DIRECTIONS FOR THIS TASK: Return every line of text in each of the following records verbatim, keeping the original order.

DATA PROVIDED:
- - -
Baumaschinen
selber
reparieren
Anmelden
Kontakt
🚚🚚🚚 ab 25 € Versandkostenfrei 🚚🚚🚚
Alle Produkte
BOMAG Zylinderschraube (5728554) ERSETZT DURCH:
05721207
- - -
OUTPUT BELOW:
Baumaschinen
selber
reparieren
Anmelden
Kontakt
🚚🚚🚚 ab 25 € Versandkostenfrei 🚚🚚🚚
Alle Produkte
BOMAG Zylinderschraube (5728554) ERSETZT DURCH:
05721207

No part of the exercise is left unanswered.